What you will do.
The required output consists solely of the lines from the top of the listing through the line containing "ovarian cancer stained", transcribed exactly.
= = = = =
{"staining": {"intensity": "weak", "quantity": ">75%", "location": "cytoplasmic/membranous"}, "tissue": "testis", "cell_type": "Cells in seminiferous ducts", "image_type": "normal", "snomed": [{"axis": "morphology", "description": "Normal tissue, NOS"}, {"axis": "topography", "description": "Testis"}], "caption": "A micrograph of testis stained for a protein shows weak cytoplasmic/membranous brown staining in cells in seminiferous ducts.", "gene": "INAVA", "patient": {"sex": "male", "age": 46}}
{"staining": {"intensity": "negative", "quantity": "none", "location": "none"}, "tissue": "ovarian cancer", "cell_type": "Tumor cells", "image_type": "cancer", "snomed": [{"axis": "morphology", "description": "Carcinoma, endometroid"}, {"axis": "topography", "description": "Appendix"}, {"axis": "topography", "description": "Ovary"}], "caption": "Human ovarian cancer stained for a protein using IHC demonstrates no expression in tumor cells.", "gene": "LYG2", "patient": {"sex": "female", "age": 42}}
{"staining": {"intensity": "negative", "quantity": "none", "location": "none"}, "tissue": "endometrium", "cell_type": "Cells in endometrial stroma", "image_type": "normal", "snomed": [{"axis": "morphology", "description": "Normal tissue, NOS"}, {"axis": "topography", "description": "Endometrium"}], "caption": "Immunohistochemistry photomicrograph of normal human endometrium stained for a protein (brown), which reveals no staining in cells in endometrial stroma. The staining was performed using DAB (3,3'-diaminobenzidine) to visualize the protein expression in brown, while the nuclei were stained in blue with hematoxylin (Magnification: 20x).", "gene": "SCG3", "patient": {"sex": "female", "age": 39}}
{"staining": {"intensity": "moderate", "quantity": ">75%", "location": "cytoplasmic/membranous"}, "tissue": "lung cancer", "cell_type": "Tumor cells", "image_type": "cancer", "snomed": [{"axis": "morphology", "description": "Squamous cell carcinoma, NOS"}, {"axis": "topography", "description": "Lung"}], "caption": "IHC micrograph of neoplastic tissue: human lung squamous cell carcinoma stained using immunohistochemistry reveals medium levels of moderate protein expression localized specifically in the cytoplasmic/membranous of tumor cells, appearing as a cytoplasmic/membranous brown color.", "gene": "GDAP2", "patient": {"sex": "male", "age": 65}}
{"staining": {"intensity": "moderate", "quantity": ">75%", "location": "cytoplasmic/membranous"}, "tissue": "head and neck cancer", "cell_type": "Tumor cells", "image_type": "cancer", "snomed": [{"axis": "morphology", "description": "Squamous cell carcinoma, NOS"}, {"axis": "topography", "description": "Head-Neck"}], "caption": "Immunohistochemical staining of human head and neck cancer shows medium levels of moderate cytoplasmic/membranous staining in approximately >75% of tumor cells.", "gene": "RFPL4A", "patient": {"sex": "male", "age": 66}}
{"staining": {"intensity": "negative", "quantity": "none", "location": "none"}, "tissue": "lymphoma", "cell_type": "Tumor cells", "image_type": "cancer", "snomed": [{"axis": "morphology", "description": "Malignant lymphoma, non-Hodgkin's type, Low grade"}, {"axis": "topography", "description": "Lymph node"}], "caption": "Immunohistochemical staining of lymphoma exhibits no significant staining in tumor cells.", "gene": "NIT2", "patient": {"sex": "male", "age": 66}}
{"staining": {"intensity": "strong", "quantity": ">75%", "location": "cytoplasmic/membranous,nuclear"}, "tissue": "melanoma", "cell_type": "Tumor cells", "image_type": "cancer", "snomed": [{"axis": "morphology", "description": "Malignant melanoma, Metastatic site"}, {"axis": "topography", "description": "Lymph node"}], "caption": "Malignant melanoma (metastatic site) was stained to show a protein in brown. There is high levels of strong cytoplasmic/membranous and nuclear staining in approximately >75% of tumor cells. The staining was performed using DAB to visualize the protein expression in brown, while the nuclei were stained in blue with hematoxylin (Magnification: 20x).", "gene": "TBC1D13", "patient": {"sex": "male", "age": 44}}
= = = = =
The completed task.
{"staining": {"intensity": "weak", "quantity": ">75%", "location": "cytoplasmic/membranous"}, "tissue": "testis", "cell_type": "Cells in seminiferous ducts", "image_type": "normal", "snomed": [{"axis": "morphology", "description": "Normal tissue, NOS"}, {"axis": "topography", "description": "Testis"}], "caption": "A micrograph of testis stained for a protein shows weak cytoplasmic/membranous brown staining in cells in seminiferous ducts.", "gene": "INAVA", "patient": {"sex": "male", "age": 46}}
{"staining": {"intensity": "negative", "quantity": "none", "location": "none"}, "tissue": "ovarian cancer", "cell_type": "Tumor cells", "image_type": "cancer", "snomed": [{"axis": "morphology", "description": "Carcinoma, endometroid"}, {"axis": "topography", "description": "Appendix"}, {"axis": "topography", "description": "Ovary"}], "caption": "Human ovarian cancer stained for a protein using IHC demonstrates no expression in tumor cells.", "gene": "LYG2", "patient": {"sex": "female", "age": 42}}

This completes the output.